Çalışma hayatının en zorlu meselelerinden EYT artık tarih oldu. Geriye “EYT sorununu kim çözdü?” tartışması kaldı.
Marmaray’ı Ecevit’in yaptığını savunan muhalefet tam da beklendiği gibi “EYT’yi de ben çözdüm” diyor! Lafı hiç uzatmadan hakkı teslim edelim. Türkiye’nin EYT meselesi ile tanışması MHP’nin 28 Ocak 2011 tarihli Seçim Beyannamesi ile oldu. O güne kadar EYT diye bir kavram hayatımızda yoktu. MHP’nin 2015 ve 2018 beyannamelerinde de “EYT’yi çözme” vaadi yer aldı.
18 Ocak 2013’te MHP Mersin Milletvekili Ali Öz…
20 Haziran 2016’da MHP İstanbul Milletvekili Arzu Erdem…
2 Kasım 2017, 21 Aralık 2017 ve 1 Ekim 2018 tarihlerinde ise MHP Manisa Milletvekili Erkan Akçay, EYT’lilerle ilgili kanun tekliflerini TBMM gündemine sundu.
EYT’yi bir sorun olmaktan çıkaran ise Recep Tayyip Erdoğan oldu. Tıpkı geçmiş iktidarların çalışanların sırtına yüklediği Zorunlu Tasarruf ve Konut Edindirme Yardımı garabetlerinde olduğu gibi.
Muhalefetin konuyu sürekli gündemde tutması elbette kıymetlidir. Ama EYT’yi ilk kez gündeme getiren MHP, çözen de AK Parti’dir. EYT meselesinin kısa özeti budur.
Dediği öğrenildi gazeteciliği
Ekrem İmamoğlu medyası ısrarla “Ahmak Davası” adını verdikleri davayla ilgili stratejisini eski hâkim Hüseyin Zengin üzerine kuruyor. Zengin’in İmamoğlu’na ceza vermeye yanaşmadığı için sürüldüğü yalanından sonra dün de eski hâkime “Biz istinafı ayarladık. Tüm istinafların başkanı M.B cezayı onaylatacak. Yargıtay sürecini de çözmeye çalışıyoruz” denildiğini iddia ettiler!
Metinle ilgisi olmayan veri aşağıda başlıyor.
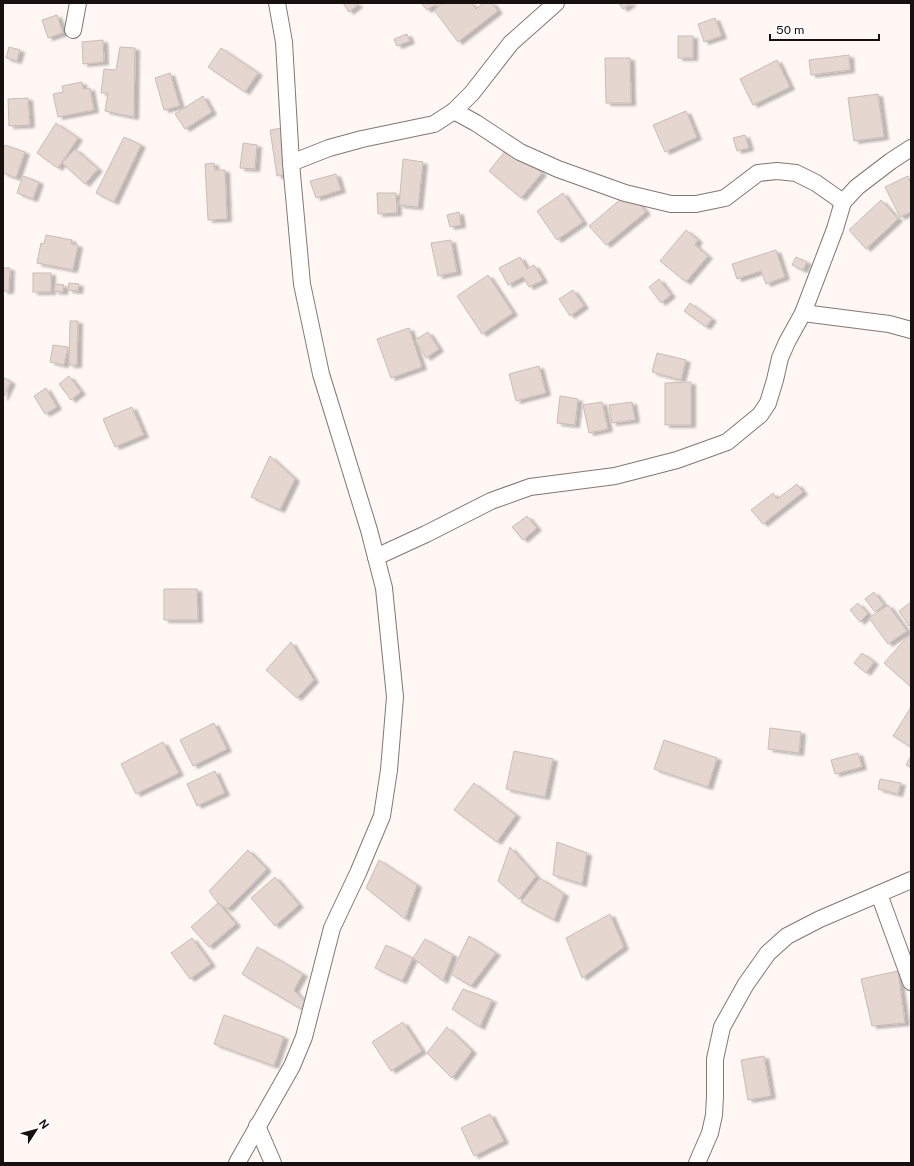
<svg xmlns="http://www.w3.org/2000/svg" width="914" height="1166" font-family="'Public Sans',sans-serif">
	<defs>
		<filter id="shadow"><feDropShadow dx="4.5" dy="2.5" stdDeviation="1" flood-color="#0004"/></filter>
	</defs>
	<rect width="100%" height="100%" fill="#fef7f4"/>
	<g fill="#e6d6d0" stroke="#cbbbb5" filter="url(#shadow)">
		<path d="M 343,3 L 356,3 L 358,5 L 349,12 Z"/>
		<path d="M 421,3 L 438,3 L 427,10 Z"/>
		<path d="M 443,3 L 471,3 L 476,9 L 483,3 L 492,3 L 498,11 L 458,42 L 434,10 Z"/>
		<path d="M 619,3 L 632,3 L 623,9 Z"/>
		<path d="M 57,15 L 63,33 L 48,38 L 42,20 Z"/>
		<path d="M 715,18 L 722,36 L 704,42 L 698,24 Z"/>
		<path d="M 407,34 L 410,41 L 397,46 L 394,39 Z"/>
		<rect x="678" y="36" width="15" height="22"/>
		<path d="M 103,40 L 104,62 L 83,64 L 82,42 Z"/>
		<path d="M 9,47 L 20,50 L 17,61 L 6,58 Z"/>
		<path d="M 120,47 L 135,48 L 134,117 L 105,111 L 108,93 L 101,93 L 104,69 L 116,70 Z"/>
		<path d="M 221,48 L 258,73 L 245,92 L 208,67 Z"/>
		<path d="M 849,55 L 850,70 L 811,75 L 809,60 Z"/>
		<path d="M 605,58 L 630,58 L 631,103 L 606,103 Z"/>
		<path d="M 777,60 L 790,87 L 753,105 L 740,79 Z"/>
		<path d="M 170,73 L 180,106 L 164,110 L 155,78 Z"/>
		<path d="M 82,82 L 83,89 L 90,88 L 94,110 L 58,117 L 53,94 L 63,92 L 62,86 Z"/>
		<path d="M 878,94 L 884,137 L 854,141 L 848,98 Z"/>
		<path d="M 203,96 L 212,112 L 185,129 L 175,114 Z"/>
		<path d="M 28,98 L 30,125 L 9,126 L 8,99 Z"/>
		<path d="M 686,111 L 697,137 L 665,152 L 653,125 Z"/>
		<path d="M 56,123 L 78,138 L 58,168 L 37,153 Z"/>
		<path d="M 283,128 L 290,174 L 277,176 L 270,130 Z"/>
		<path d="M 745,135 L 749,148 L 737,151 L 733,138 Z"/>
		<path d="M 124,137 L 141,145 L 114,202 L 96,193 Z"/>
		<path d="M 243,143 L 257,145 L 255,169 L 240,168 Z"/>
		<path d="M 5,145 L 25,152 L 16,178 L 3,173 L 3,150 Z"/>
		<path d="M 75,149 L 98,169 L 85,184 L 62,163 Z"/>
		<path d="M 507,149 L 519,155 L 542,173 L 521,198 L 489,171 Z"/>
		<path d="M 403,159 L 423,162 L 418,207 L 399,205 Z"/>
		<path d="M 214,163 L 215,170 L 225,170 L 227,219 L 208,220 L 205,164 Z"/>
		<path d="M 336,174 L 341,190 L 316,198 L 310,181 Z"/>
		<path d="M 23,176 L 39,182 L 33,199 L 17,193 Z"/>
		<path d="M 908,176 L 911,184 L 911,212 L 900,217 L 885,187 Z"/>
		<path d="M 629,192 L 646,212 L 606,245 L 589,226 Z"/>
		<path d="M 377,193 L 396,193 L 397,213 L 378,214 Z"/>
		<path d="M 563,193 L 583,222 L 557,240 L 537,211 Z"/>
		<path d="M 881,200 L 898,219 L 866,249 L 849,230 Z"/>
		<path d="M 459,212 L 461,225 L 450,227 L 447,215 Z"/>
		<path d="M 686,230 L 698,240 L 695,245 L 708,256 L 686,282 L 660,261 Z"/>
		<path d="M 46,235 L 72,240 L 71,244 L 78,245 L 73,270 L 37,263 L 41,243 L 44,244 Z"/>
		<path d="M 451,240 L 457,272 L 438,276 L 431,243 Z"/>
		<path d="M 776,250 L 785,277 L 766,284 L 761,271 L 737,279 L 732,264 Z"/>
		<path d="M 520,257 L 527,269 L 534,265 L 543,280 L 529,287 L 523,277 L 508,285 L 499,268 Z"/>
		<path d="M 796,257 L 807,262 L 803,270 L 792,265 Z"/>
		<path d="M 3,268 L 10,268 L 9,291 L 3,291 Z"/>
		<rect x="33" y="273" width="18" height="19"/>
		<path d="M 488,275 L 513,313 L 482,334 L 457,296 Z"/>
		<path d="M 659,279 L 671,295 L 661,303 L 649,287 Z"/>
		<path d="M 69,283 L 79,284 L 78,291 L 68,290 Z"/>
		<path d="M 55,284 L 64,285 L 63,292 L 54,291 Z"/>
		<path d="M 573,290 L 584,306 L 570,316 L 559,299 Z"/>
		<path d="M 690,303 L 712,319 L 706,327 L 684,311 Z"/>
		<path d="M 70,321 L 78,321 L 77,365 L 69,365 Z"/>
		<path d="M 409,328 L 422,367 L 391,378 L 377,339 Z"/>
		<path d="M 428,332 L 439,349 L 426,358 L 415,340 Z"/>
		<path d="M 53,345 L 68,347 L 64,365 L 50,362 Z"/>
		<path d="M 657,353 L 686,360 L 681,380 L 652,372 Z"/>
		<path d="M 539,366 L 546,393 L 516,401 L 509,374 Z"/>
		<path d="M 69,376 L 81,392 L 71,400 L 59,384 Z"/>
		<path d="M 3,377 L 11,382 L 3,398 Z"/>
		<path d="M 691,382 L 691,425 L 665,425 L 665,383 Z"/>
		<path d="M 46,388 L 57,407 L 45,414 L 34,396 Z"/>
		<path d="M 560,396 L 578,399 L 575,425 L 557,423 Z"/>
		<path d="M 602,402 L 608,429 L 589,433 L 583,405 Z"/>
		<path d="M 632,402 L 635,420 L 612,423 L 609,405 Z"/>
		<path d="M 132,407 L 144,435 L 115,447 L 103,419 Z"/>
		<path d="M 270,456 L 295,479 L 280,510 L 251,497 Z"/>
		<path d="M 797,484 L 803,492 L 763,524 L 751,510 L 773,493 L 777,499 Z"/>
		<path d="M 527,516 L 537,528 L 523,540 L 512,527 Z"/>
		<path d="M 164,589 L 197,589 L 198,620 L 164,620 Z"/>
		<path d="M 874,592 L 884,605 L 875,612 L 865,599 Z"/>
		<path d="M 911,602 L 911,624 L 909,626 L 899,611 Z"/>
		<path d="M 858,603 L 868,614 L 860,622 L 850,610 Z"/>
		<path d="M 888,605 L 907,631 L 888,644 L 869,618 Z"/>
		<path d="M 909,635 L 911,636 L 911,687 L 884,663 Z"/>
		<path d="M 291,642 L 314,680 L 297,698 L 266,670 Z"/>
		<path d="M 862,653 L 874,662 L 866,673 L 854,663 Z"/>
		<path d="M 911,707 L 911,747 L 893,736 Z"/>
		<path d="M 214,723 L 227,749 L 193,766 L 180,740 Z"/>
		<path d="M 770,728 L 801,732 L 799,753 L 768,749 Z"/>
		<path d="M 664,740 L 717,758 L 708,787 L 654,769 Z"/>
		<path d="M 163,742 L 179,773 L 136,794 L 121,764 Z"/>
		<path d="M 514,751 L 553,759 L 545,797 L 506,789 Z"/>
		<path d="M 858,753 L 862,767 L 835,774 L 831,760 Z"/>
		<path d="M 911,756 L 911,768 L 906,765 Z"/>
		<path d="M 215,771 L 225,793 L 197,806 L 187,784 Z"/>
		<path d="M 880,779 L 901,783 L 898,794 L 878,789 Z"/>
		<path d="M 474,783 L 516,815 L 497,842 L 454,810 Z"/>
		<path d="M 557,842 L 587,853 L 582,884 L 553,875 Z"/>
		<path d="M 510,847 L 536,876 L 519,899 L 498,881 Z"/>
		<path d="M 248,850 L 267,869 L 228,909 L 218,903 L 209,891 Z"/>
		<path d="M 379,860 L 417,885 L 405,919 L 366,888 Z"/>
		<path d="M 275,877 L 299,905 L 275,926 L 251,898 Z"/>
		<path d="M 540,878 L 564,894 L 554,920 L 521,902 Z"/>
		<path d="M 218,903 L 236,924 L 209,947 L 191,927 Z"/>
		<path d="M 610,914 L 624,947 L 582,978 L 566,938 Z"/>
		<path d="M 469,936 L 496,953 L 471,986 L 451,974 Z"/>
		<path d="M 192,938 L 211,964 L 190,979 L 171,953 Z"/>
		<path d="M 425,939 L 453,955 L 443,981 L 413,958 Z"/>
		<path d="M 386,945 L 413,958 L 402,981 L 375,968 Z"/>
		<path d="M 257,947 L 303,974 L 294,990 L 305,1002 L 301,1009 L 242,974 Z"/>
		<path d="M 898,971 L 905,1023 L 872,1026 L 861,979 Z"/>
		<path d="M 463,989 L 492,1000 L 480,1027 L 452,1009 Z"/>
		<path d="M 224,1015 L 284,1037 L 274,1066 L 214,1044 Z"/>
		<path d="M 403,1022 L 422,1051 L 391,1071 L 372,1042 Z"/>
		<path d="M 447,1027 L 472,1051 L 452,1078 L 427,1053 Z"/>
		<path d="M 764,1056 L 771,1096 L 748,1100 L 741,1060 Z"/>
		<path d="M 490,1114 L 504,1141 L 474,1156 L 461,1128 Z"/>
	</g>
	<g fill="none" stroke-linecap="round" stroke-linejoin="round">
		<defs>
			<g id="minor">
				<path d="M 73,30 L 78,3"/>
				<path d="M 454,111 L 476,123 L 520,152 L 558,169 L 625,193 L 671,204 L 696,204 L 725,198 L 758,173 L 777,171 L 796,173 L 816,183 L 843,202"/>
				<path d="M 291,163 L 329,148 L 362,139 L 434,124 L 454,111 L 472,93 L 511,43 L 556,3"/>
				<path d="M 803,313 L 889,324 L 911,330"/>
				<path d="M 376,557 L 426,534 L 491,501 L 530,487 L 615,476 L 677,460 L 727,442 L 760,415 L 768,403 L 775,380 L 780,358 L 787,342 L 803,313 L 835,229 L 843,202 L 857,187 L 891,161 L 911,148"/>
				<path d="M 879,894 L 911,982"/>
				<path d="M 257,1126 L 273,1163"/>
				<path d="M 237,1163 L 292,1066 L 304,1037 L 332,928 L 358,873 L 382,816 L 389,770 L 395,697 L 384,588 L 369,530 L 321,374 L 302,284 L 291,163 L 284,42 L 277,3"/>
				<path d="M 697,1163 L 710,1133 L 714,1115 L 715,1096 L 715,1059 L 722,1027 L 746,984 L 768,953 L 787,936 L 820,919 L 911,880"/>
			</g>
		</defs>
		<use href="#minor" stroke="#857671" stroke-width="18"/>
		<use href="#minor" stroke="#fff" stroke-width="16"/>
	</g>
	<rect width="914" height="1166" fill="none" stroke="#16110f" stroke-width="8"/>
	<g transform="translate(36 1130) rotate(54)" stroke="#ffffff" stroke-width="3" paint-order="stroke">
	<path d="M0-3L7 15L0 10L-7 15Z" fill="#16110f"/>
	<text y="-6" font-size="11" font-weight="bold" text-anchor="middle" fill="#16110f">N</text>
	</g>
	<path d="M770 34v6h109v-6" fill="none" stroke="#16110f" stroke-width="2"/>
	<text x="776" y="34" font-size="12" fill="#16110f" stroke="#ffffff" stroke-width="3" paint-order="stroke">50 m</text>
</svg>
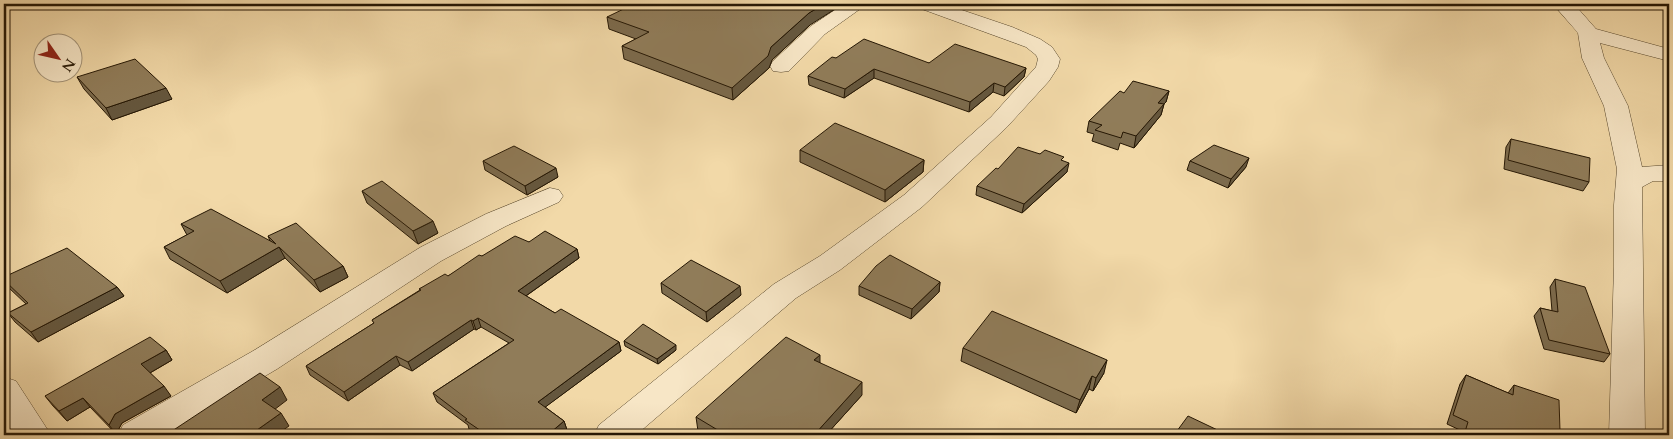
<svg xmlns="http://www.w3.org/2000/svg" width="1673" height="439" font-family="Cardo,serif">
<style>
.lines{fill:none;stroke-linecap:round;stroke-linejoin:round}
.minor-casing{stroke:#58482d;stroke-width:1}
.minor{fill:#f7e6c6;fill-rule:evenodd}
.wall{fill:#7c6b4d;stroke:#251704}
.shaded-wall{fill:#65573e;stroke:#251704}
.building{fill:#907c59;stroke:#251704}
</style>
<rect width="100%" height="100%" fill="#f2d9a8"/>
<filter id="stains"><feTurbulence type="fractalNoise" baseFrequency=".004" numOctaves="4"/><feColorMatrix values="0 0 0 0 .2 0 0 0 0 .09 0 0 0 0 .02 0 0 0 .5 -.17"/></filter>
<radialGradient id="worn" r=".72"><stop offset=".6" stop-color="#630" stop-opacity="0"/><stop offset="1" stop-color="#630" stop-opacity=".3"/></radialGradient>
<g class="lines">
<defs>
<g id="minor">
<path d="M844 4H867L825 34 789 71 781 72 773 71 770 66 773 61 811 26Z"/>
<path d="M917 4H944L1012 27 1040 39 1052 47 1060 59 1058 67 1049 81 1007 127 922 207 840 270 796 298 636 435H594L599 425 774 284 820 256 904 195 991 117 1036 67 1038 59 1036 55 1026 47 919 8Z"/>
<path d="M1553 4H1574L1596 29 1669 49V61L1600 43 1604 58 1628 106 1642 167 1669 165V181H1653L1642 187 1645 435H1609L1614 267V205L1617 169 1604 106 1582 58 1578 33Z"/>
<path d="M550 188 559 190 563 196 559 202 506 226 441 261 277 369 165 435H118L123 425 253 351 421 247 486 214Z"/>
<path d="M4 377 16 381 51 435H14L4 418Z"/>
</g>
</defs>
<!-- minor casing -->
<use href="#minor" class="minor-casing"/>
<!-- minor -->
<use href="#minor" class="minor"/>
</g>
<!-- wall -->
<g class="wall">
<path d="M607 17 810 25 772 60 769 68 733 100 624 59 622 46 636 39 609 29Z"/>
<path d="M836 58 929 63 1026 68 1024 77 1004 96 993 92 969 112 874 78 844 98 809 85 808 76Z"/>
<path d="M77 77 172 99 112 120 84 89Z"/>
<path d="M1169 91 1166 102 1164 104 1161 115 1134 148 1120 143 1118 150 1092 141 1094 134 1087 132 1089 121 1124 93Z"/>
<path d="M1511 139 1589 182 1583 191 1504 169 1506 147Z"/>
<path d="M800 150 924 160 923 172 885 202 800 162Z"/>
<path d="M1040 154 1063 161 1067 172 1022 213 976 195 977 186Z"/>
<path d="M483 161 558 177 527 195 485 170Z"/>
<path d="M1190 161 1246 167 1228 188 1187 170Z"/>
<path d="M362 191 438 233 418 244 367 203Z"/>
<path d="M181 224 270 241 268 236 343 266 348 277 320 292 285 258 227 293 170 259 164 247 187 235Z"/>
<path d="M529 242 577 249 579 258 526 296 555 313 619 342 621 351 545 407 564 421 567 430 561 435H478L469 429 468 425 437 402 433 393 509 343 481 327 476 330 474 329 412 371 400 365 348 401 310 375 306 366 374 323 372 320 420 290 419 289 448 276 482 256Z"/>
<path d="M4 277 117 287 124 296 38 342 15 322 8 313 26 304 9 288 4 281Z"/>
<path d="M1555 279 1610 354 1604 362 1544 349 1534 316 1540 308 1552 311 1550 287Z"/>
<path d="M940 282 939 292 911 319 859 295V286Z"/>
<path d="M661 283 741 295 707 322 662 293Z"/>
<path d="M624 341 676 350 658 364 625 346Z"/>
<path d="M963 348 1104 373 1093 391 1089 389 1076 413 961 361Z"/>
<path d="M166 350 172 360 150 373 171 396 122 423 116 434 90 407 67 421 53 406 45 396Z"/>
<path d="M820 363 862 395 826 435H706L698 431 696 417Z"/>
<path d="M1466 375 1508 393 1514 385 1560 431 1569 435H1461L1462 431 1447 424 1460 384Z"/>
</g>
<!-- shaded-wall -->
<g class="shaded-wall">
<path d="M824 4H843L810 25 772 60 769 68 733 100 732 88 771 47 809 13Z"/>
<path d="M1026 68 1024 77 1004 96 1005 87Z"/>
<path d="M874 69V78L844 98 845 89Z"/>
<path d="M994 83 993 92 969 112 970 102Z"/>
<path d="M166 88 172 99 112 120 106 108Z"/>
<path d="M1169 91 1166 102 1164 104 1161 115 1134 148 1136 136 1158 103Z"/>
<path d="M1249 158 1246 167 1228 188 1231 179Z"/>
<path d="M924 160 923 172 885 202V190Z"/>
<path d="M1069 163 1067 172 1022 213 1024 204Z"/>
<path d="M556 168 558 177 527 195 525 186Z"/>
<path d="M433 221 438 233 418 244 413 231Z"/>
<path d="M279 247 285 258 227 293 220 281Z"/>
<path d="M577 249 579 258 520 300 518 291Z"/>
<path d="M343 266 348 277 320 292 314 280Z"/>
<path d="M940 282 939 292 911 319 912 309Z"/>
<path d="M740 286 741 295 707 322 706 312Z"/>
<path d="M117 287 124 296 38 342 31 332Z"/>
<path d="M478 318 481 327 476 330 473 321Z"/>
<path d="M471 320 474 329 412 371 408 362Z"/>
<path d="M619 342 621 351 540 411 538 402Z"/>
<path d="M676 345V350L658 364 657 359Z"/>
<path d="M166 350 172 360 148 374 141 364Z"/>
<path d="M820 355V368L814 360Z"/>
<path d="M396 356 400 365 348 401 344 392Z"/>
<path d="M1107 360 1104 373 1093 391 1096 378Z"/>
<path d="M1092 376 1089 389 1076 413 1080 400Z"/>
<path d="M862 382V395L826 435H814Z"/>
<path d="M164 386 171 396 122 423 116 434 109 425 115 414Z"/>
<path d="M280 387 287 400 270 413 262 400Z"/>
<path d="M83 398 90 407 67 421 59 411Z"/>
<path d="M281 413 289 426 276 435H250Z"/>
<path d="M564 421 567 430 561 435H551L550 433Z"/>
</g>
<!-- building -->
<g class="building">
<path d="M634 4H741L746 5 748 4H824L809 13 771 47 768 56 732 88 622 46 649 32 607 17Z"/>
<path d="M864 39 929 63 955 44 1026 68 1005 87 994 83 970 102 874 69 845 89 808 76 832 57 836 58Z"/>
<path d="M135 59 166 88 106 108 77 77Z"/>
<path d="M1133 81 1169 91 1158 103 1164 104 1136 136 1123 132 1121 138 1095 130 1102 125 1089 121 1120 91 1124 93Z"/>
<path d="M835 123 924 160 885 190 800 150Z"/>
<path d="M1511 139 1590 158 1589 182 1508 160Z"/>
<path d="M1214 145 1249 158 1231 179 1190 161Z"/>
<path d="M514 146 556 168 525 186 483 161Z"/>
<path d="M1018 147 1040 154 1045 150 1064 157 1061 160 1069 163 1024 204 977 186 996 168 998 169Z"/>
<path d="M382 181 433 221 413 231 362 191Z"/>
<path d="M211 209 276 244 268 236 296 223 343 266 314 280 279 247 220 281 164 247 194 231 181 224Z"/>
<path d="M545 231 577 249 518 291 555 313 561 309 619 342 538 402 564 421 550 433 554 435H487L465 420 467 419 433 393 514 340 478 318 473 321 471 320 408 362 396 356 344 392 306 366 374 323 372 320 421 290 419 289 445 274 448 276 479 255 482 256 515 236 529 242Z"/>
<path d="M67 248 117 287 31 332 8 313 28 303 4 280V277Z"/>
<path d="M890 255 940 282 912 309 859 286 876 266Z"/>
<path d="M691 260 740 286 706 312 661 283Z"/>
<path d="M1555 279 1585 287 1610 354 1549 340 1540 308 1558 312Z"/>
<path d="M992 311 1107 360 1096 378 1092 376 1080 400 963 348Z"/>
<path d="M643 324 676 345 657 359 624 341Z"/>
<path d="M150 337 166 350 141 364 164 386 115 414 109 425 83 398 59 411 45 396Z"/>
<path d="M786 337 820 355 814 360 862 382 814 435H726L696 417Z"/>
<path d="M260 373 280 387 262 400 281 413 250 435H166Z"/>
<path d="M1466 375 1513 395 1514 385 1559 400 1560 431 1569 435H1464L1468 422 1453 415Z"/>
<path d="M1188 416 1228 435H1174Z"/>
</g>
<!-- margin -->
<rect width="1673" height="439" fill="none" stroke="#f2d9a8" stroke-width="20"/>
<rect x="5" y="5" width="1663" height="429" fill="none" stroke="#251704" stroke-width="2.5"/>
<rect x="10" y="10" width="1653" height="419" fill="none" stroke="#251704"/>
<!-- north arrow -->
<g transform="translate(58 58) rotate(124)"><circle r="24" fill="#f7e6c6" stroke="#a39378"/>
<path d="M0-4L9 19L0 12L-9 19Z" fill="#8f2418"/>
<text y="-8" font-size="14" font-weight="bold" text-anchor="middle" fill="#251704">N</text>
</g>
<rect width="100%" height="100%" filter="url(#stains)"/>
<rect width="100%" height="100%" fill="url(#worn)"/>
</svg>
Peki, doğruysa büyük bir skandal olan bu iddiaların kaynağı ne? Ya da kim? Orası belli değil! Bu tip haberlerde kullandıkları “Dediği öğrenildi” diye bir kalıp var. Onu yazınca istediğin yalanı meşrulaştırmış oluyorsun.
Oysa ortada okuyucudan sır sakladıkları bir gerçek var. “Sürüldü”, “Üzerinde baskı kuruldu” dedikleri hâkim hakkında İmamoğlu tam üç kez “Reddi Hakim” talebinde bulundu! İmamoğlu’nun avukatı Kemal Polat’ın, 29 Mart 2022, 19 Nisan 2022 ve 21 Nisan 2022 tarihli dilekçelerle üç kez reddihâkim talebi var.
Karar aleyhlerine çıkınca aslında istemedikleri hâkimi kahramanlaştırmaya ve kendilerine buradan bir mağduriyet hikâyesi çıkarmaya çalışıyorlar. Bu haberleri yapanlar İmamoğlu’na “Sürüldüğünü iddia ettiğiniz hâkim hakkında neden üç kez reddihâkim talebinde bulundunuz” diye sormuyor! Bunu sormayı akıl edemiyor! Neden acaba? Bu ayrıntıyı bilmemeleri mümkün mü? Tabii ki değil. Dertleri başka.